[Text section]:
UTIs are common during pregnancy with somewhere between 2 and 10 percent of pregnant women likely to experience a UTI at least once. If you’ve suffered from a UTI in the past, it’s more likely that you’ll suffer again during pregnancy. It is important for you to know that between the 6th and 24th week of pregnancy women are at an increased risk of UTIs, and often these infections will reoccur.
A pregnant woman’s body is almost the perfect breeding ground for a UTI. As your baby grows in the womb, it can start to put pressure on both the bladder and urinary tract. This can mean bacteria stays in the urethra or can cause urine to leak out. In addition, your urethra will begin to expand from early pregnancy and will continue to do so until your baby arrives.
As if that wasn’t enough, when you are pregnant your urine is likely to become less acidic. It will contain more protein and hormones than outside pregnancy, with more sugars present than before. Your urine becomes more concentrated and can encourage bacteria to grow.
What are the symptoms of a UTI during pregnancy?
There’s a wealth of information available online about UTIs during pregnancy. You can learn more about cystitis and how to treat it by speaking to your gynaecologist or health professional. You can also utilize digital tools to educate yourself more by visiting the NHS website.
We’ve pulled together our symptoms checker list below to help you find out if you may have a UTI.
UTI symptoms to look out for during pregnancy include:
- Tiredness, during pregnancy, it’s common to feel tired but you may feel even more tired than usual.
- Pain in your lower stomach, in your bladder area but again, this can be a common side effect of pregnancy so no need to panic!
- Burning sensation while peeing, it’s common with a UTI to feel a burning sensation or discomfort when you pee.
- Frequent urination, you may need to pee more frequently than usual and with greater urgency.
- Changes in urine colour or smell, your urine may be stronger smelling or could change colour to appear darker or cloudy like apple juice.

[Extracted records]:
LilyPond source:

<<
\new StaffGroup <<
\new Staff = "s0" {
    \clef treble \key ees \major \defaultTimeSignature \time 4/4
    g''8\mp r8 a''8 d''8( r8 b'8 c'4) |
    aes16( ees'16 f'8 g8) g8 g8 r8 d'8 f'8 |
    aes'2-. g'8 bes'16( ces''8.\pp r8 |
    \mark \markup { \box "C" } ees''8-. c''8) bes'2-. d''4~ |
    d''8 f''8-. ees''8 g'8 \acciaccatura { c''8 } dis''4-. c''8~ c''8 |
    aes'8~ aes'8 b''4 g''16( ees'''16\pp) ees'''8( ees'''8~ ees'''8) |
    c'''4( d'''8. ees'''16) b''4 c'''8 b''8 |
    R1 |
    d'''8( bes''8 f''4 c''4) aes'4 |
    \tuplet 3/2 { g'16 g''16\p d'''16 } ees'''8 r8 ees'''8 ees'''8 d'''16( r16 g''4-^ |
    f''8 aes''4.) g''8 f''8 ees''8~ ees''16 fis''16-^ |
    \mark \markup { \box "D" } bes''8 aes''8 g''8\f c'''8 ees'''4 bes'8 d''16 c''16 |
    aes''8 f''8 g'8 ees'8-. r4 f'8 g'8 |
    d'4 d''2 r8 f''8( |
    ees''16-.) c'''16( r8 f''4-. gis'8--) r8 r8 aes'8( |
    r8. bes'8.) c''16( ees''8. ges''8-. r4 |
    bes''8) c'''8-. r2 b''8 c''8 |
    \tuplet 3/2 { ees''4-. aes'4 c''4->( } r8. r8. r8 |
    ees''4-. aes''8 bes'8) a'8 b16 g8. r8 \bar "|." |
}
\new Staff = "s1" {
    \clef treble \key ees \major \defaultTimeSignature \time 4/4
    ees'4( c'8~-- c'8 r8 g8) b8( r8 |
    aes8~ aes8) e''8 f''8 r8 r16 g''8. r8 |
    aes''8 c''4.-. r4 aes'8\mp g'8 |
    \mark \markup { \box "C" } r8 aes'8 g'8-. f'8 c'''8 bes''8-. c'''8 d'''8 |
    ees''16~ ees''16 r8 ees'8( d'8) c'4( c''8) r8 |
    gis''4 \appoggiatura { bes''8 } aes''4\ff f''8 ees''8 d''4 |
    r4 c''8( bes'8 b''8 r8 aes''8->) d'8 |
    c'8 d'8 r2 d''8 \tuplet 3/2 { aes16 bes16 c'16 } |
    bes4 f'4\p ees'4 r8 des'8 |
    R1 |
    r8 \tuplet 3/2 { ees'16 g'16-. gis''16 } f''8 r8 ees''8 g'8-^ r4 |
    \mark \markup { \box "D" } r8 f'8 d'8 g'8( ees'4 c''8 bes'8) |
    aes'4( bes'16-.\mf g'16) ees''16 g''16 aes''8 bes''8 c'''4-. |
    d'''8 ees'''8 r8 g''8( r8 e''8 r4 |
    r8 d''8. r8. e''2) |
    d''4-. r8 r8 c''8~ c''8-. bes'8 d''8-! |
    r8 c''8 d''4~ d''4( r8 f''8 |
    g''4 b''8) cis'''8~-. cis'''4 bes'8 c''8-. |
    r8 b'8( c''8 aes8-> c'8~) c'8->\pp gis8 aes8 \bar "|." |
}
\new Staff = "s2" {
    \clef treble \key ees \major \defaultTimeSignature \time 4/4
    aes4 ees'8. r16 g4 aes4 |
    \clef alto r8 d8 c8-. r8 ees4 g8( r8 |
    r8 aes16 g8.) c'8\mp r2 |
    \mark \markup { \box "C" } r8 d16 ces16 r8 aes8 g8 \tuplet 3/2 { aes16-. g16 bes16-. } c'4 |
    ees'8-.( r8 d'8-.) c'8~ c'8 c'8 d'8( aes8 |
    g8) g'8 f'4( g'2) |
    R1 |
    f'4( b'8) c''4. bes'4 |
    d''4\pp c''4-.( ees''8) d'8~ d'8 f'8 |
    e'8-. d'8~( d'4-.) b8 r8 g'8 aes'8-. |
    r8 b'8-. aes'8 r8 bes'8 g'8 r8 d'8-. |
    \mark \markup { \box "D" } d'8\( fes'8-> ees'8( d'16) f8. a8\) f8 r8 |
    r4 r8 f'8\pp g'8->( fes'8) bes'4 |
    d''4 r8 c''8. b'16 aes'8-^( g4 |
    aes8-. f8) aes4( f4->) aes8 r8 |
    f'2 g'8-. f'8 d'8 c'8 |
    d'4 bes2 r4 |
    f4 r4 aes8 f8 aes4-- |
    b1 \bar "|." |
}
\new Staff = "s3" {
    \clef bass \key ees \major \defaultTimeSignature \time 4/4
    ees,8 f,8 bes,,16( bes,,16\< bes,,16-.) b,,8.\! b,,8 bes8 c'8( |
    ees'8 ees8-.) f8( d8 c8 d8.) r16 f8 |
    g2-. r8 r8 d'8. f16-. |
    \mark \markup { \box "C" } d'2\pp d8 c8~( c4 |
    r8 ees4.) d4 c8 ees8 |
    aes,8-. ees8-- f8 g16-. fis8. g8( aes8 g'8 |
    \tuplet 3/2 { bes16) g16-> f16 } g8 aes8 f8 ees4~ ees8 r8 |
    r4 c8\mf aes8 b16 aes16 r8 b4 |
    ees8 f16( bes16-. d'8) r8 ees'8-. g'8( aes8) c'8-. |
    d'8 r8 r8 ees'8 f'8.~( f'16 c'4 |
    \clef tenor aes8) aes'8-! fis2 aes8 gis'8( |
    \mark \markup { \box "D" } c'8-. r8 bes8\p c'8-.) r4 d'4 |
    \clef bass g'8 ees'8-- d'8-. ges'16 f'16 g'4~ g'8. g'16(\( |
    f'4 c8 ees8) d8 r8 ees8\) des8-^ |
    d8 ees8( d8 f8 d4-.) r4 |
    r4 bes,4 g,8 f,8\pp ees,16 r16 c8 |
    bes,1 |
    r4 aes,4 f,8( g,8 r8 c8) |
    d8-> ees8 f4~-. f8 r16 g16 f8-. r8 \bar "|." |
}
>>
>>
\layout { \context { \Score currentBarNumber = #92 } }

[Work instructions]:
1. In the text on UTIs during pregnancy, take the stretch from "There’s a wealth" through "with greater urgency." and write it out again, changing "gynaecologist" to "midwife".
2. Extend the text on UTIs during pregnancy, picking up after its last sentence.

[Written answers]:
1.
There’s a wealth of information available online about UTIs during pregnancy. You can learn more about cystitis and how to treat it by speaking to your midwife or health professional. You can also utilize digital tools to educate yourself more by visiting the NHS website.
We’ve pulled together our symptoms checker list below to help you find out if you may have a UTI.
UTI symptoms to look out for during pregnancy include:
- Tiredness, during pregnancy, it’s common to feel tired but you may feel even more tired than usual.
- Pain in your lower stomach, in your bladder area but again, this can be a common side effect of pregnancy so no need to panic!
- Burning sensation while peeing, it’s common with a UTI to feel a burning sensation or discomfort when you pee.
- Frequent urination, you may need to pee more frequently than usual and with greater urgency.

2.
Is a UTI harmful for your baby?
If a UTI is not identified and goes untreated, it may lead to a kidney infection. A kidney infection could cause you to go into labour early and could result in a low birth weight for your child. However, if you catch a UTI early and treat it effectively, a UTI will not cause harm to your baby. With proper care, you and your baby should be absolutely fine!
Most UTIs are identified through urinalysis and are carried out in a laboratory. We’d only recommend taking a UTI test if you are showing the UTI symptoms outlined above. The TestCard test is non-invasive and can be taken at any time and in a location that suits you without the need to visit a doctor’s surgery.
Symptoms of a kidney infection include back pain, fever, chills, nausea and vomiting. If you think you have a kidney infection you should make an appointment to see a doctor as soon as possible.
How TestCard works
Using TestCard is easy. We’ve taken the testing method that’s been honed over decades and transformed it for the twenty-first century.
TestCard is a postcard holding a set of test strips that pairs with a free smartphone app. When you’ve taken our UTI test, you will receive instant, medical grade results from a place that suits you. You can then choose to share these with your health professional, cutting out the need for an appointment saving both time and resources.
There’s no waiting, no doctor visits, no laboratory and no need for healthcare experts to translate results. Taking this non-invasive test during pregnancy is completely safe and affordable.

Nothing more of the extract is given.